Dans ce même esprit, Fountaine Pajot, qui soutient que 80 % de l’empreinte carbone sont liés à l’utilisation du bateau, étudie avec le loueur Trade Wind, à qui il livre son premier Samana 59 équipé de la pile à hydrogène REXH², la faisabilité de la production d’hydrogène vert directement au port d’attache. Les loueurs ne sont pas en reste dans la démarche comme en témoigne Dream Yacht Worldwide qui vient de commander vingt-deux bateaux électriques au groupe Fountaine Pajot. Dix Aura 51 Smart Electric et Elba 45 et douze Dufour 530 électriques dont le 1er modèle sera présenté à Cannes en septembre. La plateforme de réservation
Click & Boat présente aussi une offre de navires électriques à ses utilisateurs.
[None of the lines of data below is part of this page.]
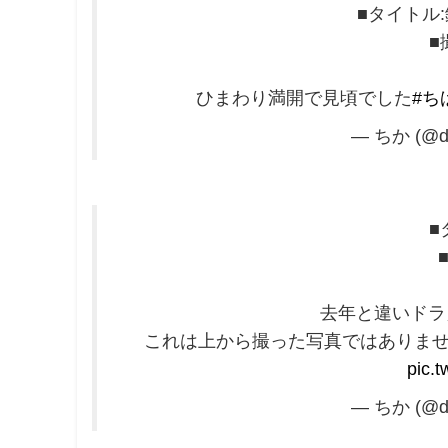
■タイトル
■
ひまわり満開で見頃でした
#ち
— ちか (@dn
■
去年と違いドラ
これは上から撮った写真ではありま
pic.
— ちか (@dn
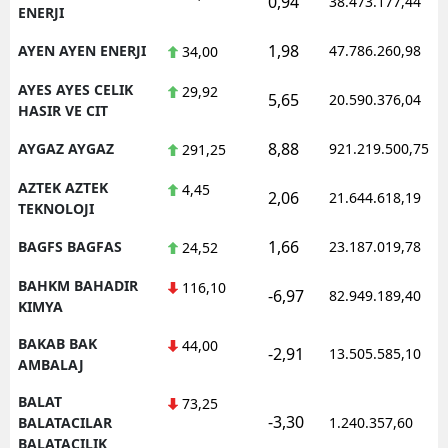
0,94
38.473.177,44
ENERJI
1,98
AYEN AYEN ENERJI
47.786.260,98
34,00
AYES AYES CELIK
29,92
5,65
20.590.376,04
HASIR VE CIT
8,88
AYGAZ AYGAZ
921.219.500,75
291,25
AZTEK AZTEK
4,45
2,06
21.644.618,19
TEKNOLOJI
1,66
BAGFS BAGFAS
23.187.019,78
24,52
BAHKM BAHADIR
116,10
-6,97
82.949.189,40
KIMYA
BAKAB BAK
44,00
-2,91
13.505.585,10
AMBALAJ
BALAT
73,25
-3,30
BALATACILAR
1.240.357,60
BALATACILIK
Des marques entièrement dédiées à la bonne cause
Une marque comme Greenline a depuis longtemps voué une bonne partie de ses efforts et donc de sa production à la motorisation verte, mais l’enjeu de préserver nos chances futures de vivre bien suscite des vocations. Des marques telles que Silent-Yachts ou RAND Boat, ont été créées uniquement pour et par la motorisation électrique.
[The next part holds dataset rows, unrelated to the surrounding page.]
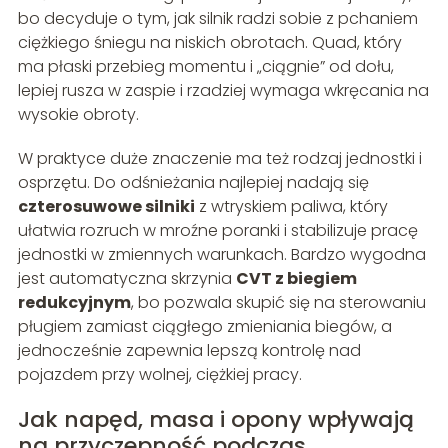
bo decyduje o tym, jak silnik radzi sobie z pchaniem
ciężkiego śniegu na niskich obrotach. Quad, który
ma płaski przebieg momentu i „ciągnie” od dołu,
lepiej rusza w zaspie i rzadziej wymaga wkręcania na
wysokie obroty.
W praktyce duże znaczenie ma też rodzaj jednostki i
osprzętu. Do odśnieżania najlepiej nadają się
czterosuwowe silniki
z wtryskiem paliwa, który
ułatwia rozruch w mroźne poranki i stabilizuje pracę
jednostki w zmiennych warunkach. Bardzo wygodna
jest automatyczna skrzynia
CVT z biegiem
redukcyjnym
, bo pozwala skupić się na sterowaniu
pługiem zamiast ciągłego zmieniania biegów, a
jednocześnie zapewnia lepszą kontrolę nad
pojazdem przy wolnej, ciężkiej pracy.
Jak napęd, masa i opony wpływają
na przyczepność podczas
Pour le zéro émission, c’est une femme qui a montré l’exemple. Chloé Zaied, marin de profession, a créé la marque « Hynova Yachts » et conçoit le premier bateau de plaisance au monde à fonctionner à l’hydrogène électrique. Son dayboat de 12 mètres est muni de quatre bonbonnes de 110 litres d’hydrogène pressurisé à 350 bars, alimentant la pile REXH² qui produit 60 kW dans une puissance allant jusqu’à 600 volts, sans faire de bruit et en rejetant de l’eau. Plus récemment, c’est Alva Yachts, une marque allemande qui décline une gamme de voiliers monocoques et de catamarans moteurs de plus de 70 pieds. La toute jeune entreprise française Whisper-Yachts, qui vient de se créer avec le projet d’un motoryacht électrique-solaire sur la base d’un catamaran luxueux de 50 pieds, vient d’enregistrer trois commandes. Sa motorisation de 2 x 100 kW Torqeedo Deep Blue est alimentée par trois nouvelles batteries de 80 kW chacune soit 240 kW et ses 40 m² de panneaux solaires lui garantissent une autonomie illimitée à 5-7 nœuds.
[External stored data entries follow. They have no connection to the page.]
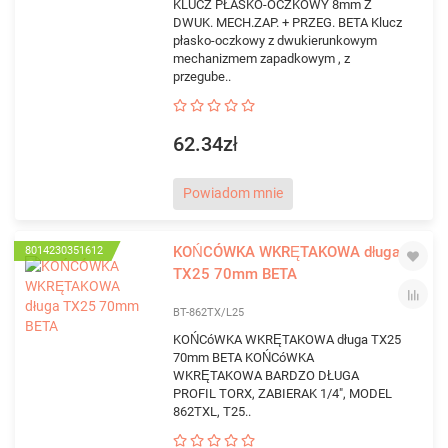
KLUCZ PŁASKO-OCZKOWY 8mm Z
DWUK. MECH.ZAP. + PRZEG. BETA Klucz
płasko-oczkowy z dwukierunkowym
mechanizmem zapadkowym , z
przegube..
62.34zł
Powiadom mnie
KOŃCÓWKA WKRĘTAKOWA długa
8014230351612
TX25 70mm BETA
BT-862TX/L25
KOŃCóWKA WKRĘTAKOWA długa TX25
70mm BETA KOŃCóWKA
WKRĘTAKOWA BARDZO DŁUGA
PROFIL TORX, ZABIERAK 1/4", MODEL
862TXL, T25..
Le nombre de bateaux électrifiés est encore très faible dans le parc de plaisance (sans doute moins de 3 %) et surtout constitué de petits chantiers précurseurs qui ont défriché le terrain car la technologie est complexe et les habitudes de navigation doivent s’adapter à ce nouveau mode de propulsion. Aujourd’hui la demande des clients, que ce soit pour l’achat ou pour la location, est devenue plus forte. Si des groupes industriels importants (qui représentent 70 % des ventes dans le nautisme) se mettent à l’électrique aujourd’hui, c’est que demain nous naviguerons à l’électrique.